Par ailleurs, la politique actuelle en faveur de la sécurité routière, qui a pour effet d’abaisser les vitesses sur les routes, ne détériore pas le bilan socio-économique pour la collectivité. En détériorant les conditions de circulation de nos deux réseaux, la collectivité avantage l’itinéraire le plus rapide. Le report du trafic sur les voies plus rapides au détriment des voies plus lentes, engendre au final des gains de temps supérieurs (avec un plus grand nombre d’usager), une baisse de la gravité des accidents et une baisse des consommations de carburant et par conséquent des émissions de polluants engendrées. Sans rien nous dire sur les préférences de la collectivité pour un changement des prix des effets non marchands, le calcul économique à l’envers nous a permis de montrer que derrière la politique actuelle, il y a un objectif en termes de volumes des nuisances. Moins de morts et de blessés sur les routes et moins d’émissions de CO2, apparaissent bien comme des objectifs clairement affichés par la collectivité.

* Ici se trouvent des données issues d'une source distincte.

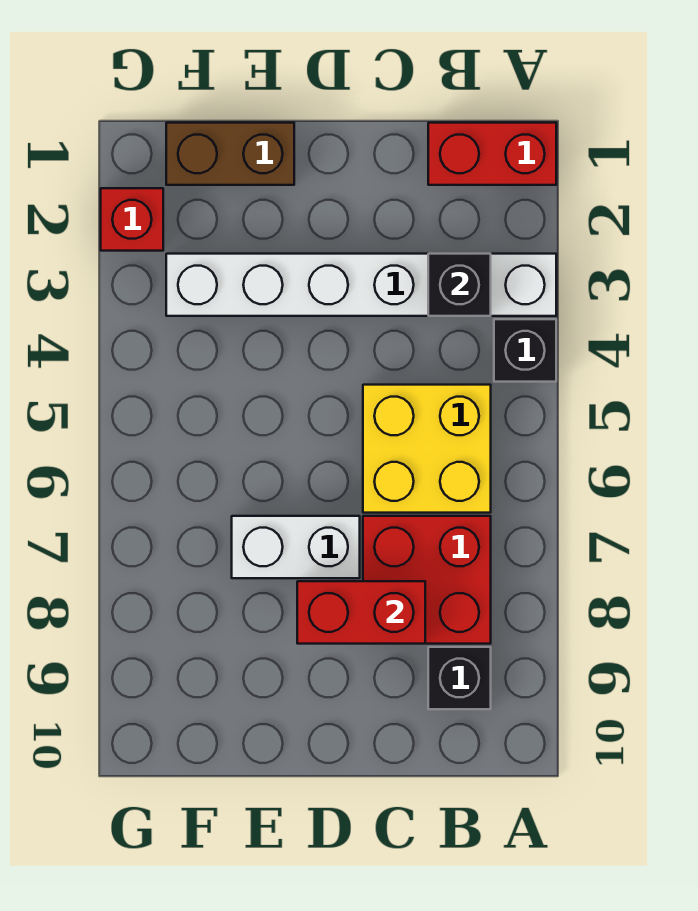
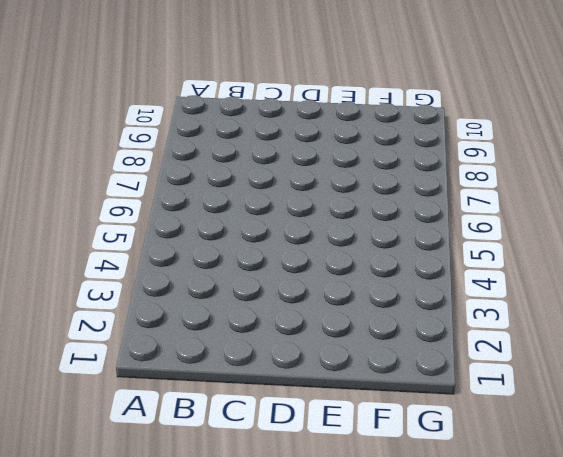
none -> red brick A1:B1 level 1
none -> white brick A3:F3 level 1

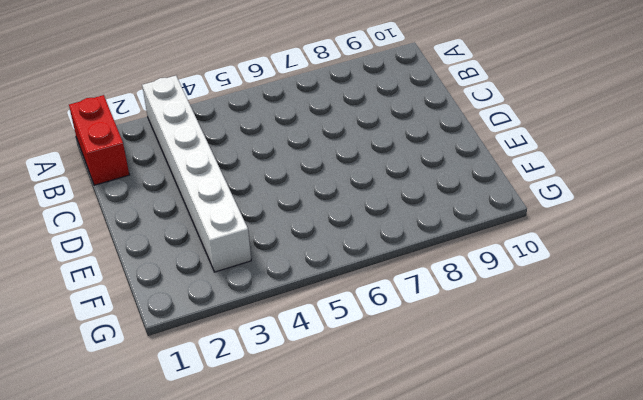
none -> black brick A4 level 1
none -> yellow brick B5:C6 level 1

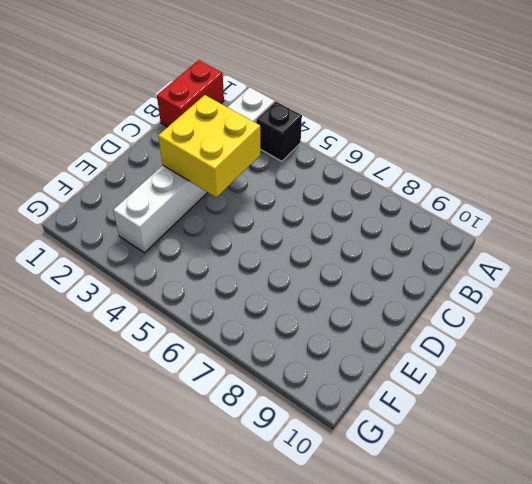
yellow brick C3:D4 level 2 -> yellow brick B5:C6 level 1
none -> red brick B7:C8 level 1
none -> black brick B9 level 1

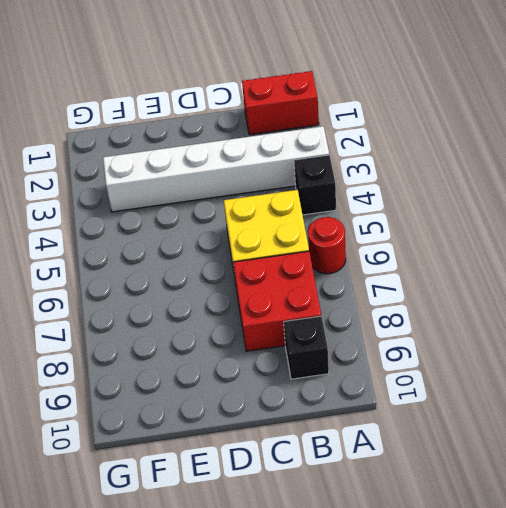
red round brick A6 level 1 -> none
none -> white brick D7:E7 level 1
none -> brown brick E1:F1 level 1

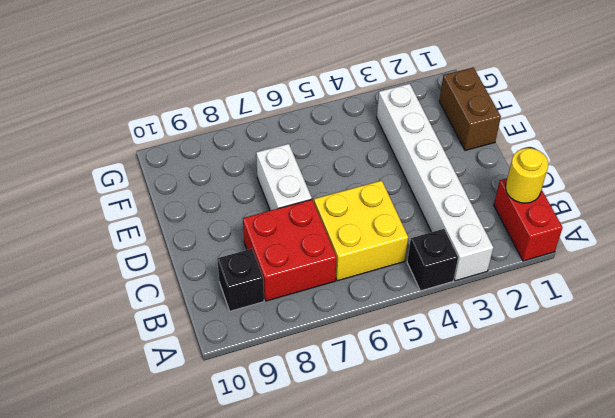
yellow round brick B1 level 2 -> none
none -> red brick G2 level 1
none -> black brick B3 level 2

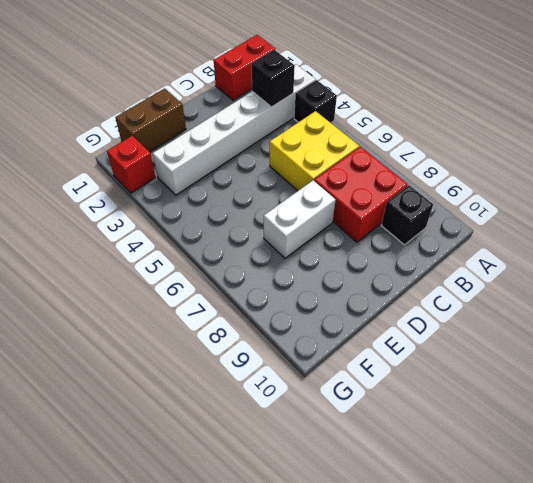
none -> red brick C8:D8 level 2

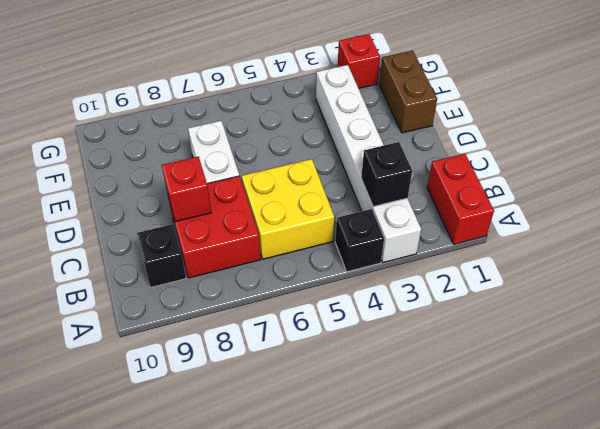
red brick C8 level 2 -> red brick C8:D8 level 2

Ainsi l’amélioration de la situation des contraintes d’insécurité routière et de réchauffement climatique n’est pas figée au seul changement des prix fictifs même si le niveau des prix peut venir orienter les décisions prises dans le domaine des transports routiers. C’est ce qui s’est passé par exemple, suite à la réévaluation des valeurs de la vie humaine en 2001, avec toutes les mesures prises en faveur de la sécurité routière et qui ont été suivies d’une baisse importante du nombre de tués sur les routes. La revalorisation importante des valeurs a eu pour effet d’envoyer un signal fort à la société. Nous pouvons penser qu’une augmentation de la valeur de la tonne de carbone permettrait aussi d’envoyer un tel signal, signifiant que le réchauffement climatique est un problème qu’il faut régler.

Parallèlement à cet effet prix-signal, l’amélioration de la situation des contraintes peut aussi être obtenue en jouant sur les volumes des nuisances. La collectivité, en abaissant les vitesses, semble avoir fait ce choix pour l’instant.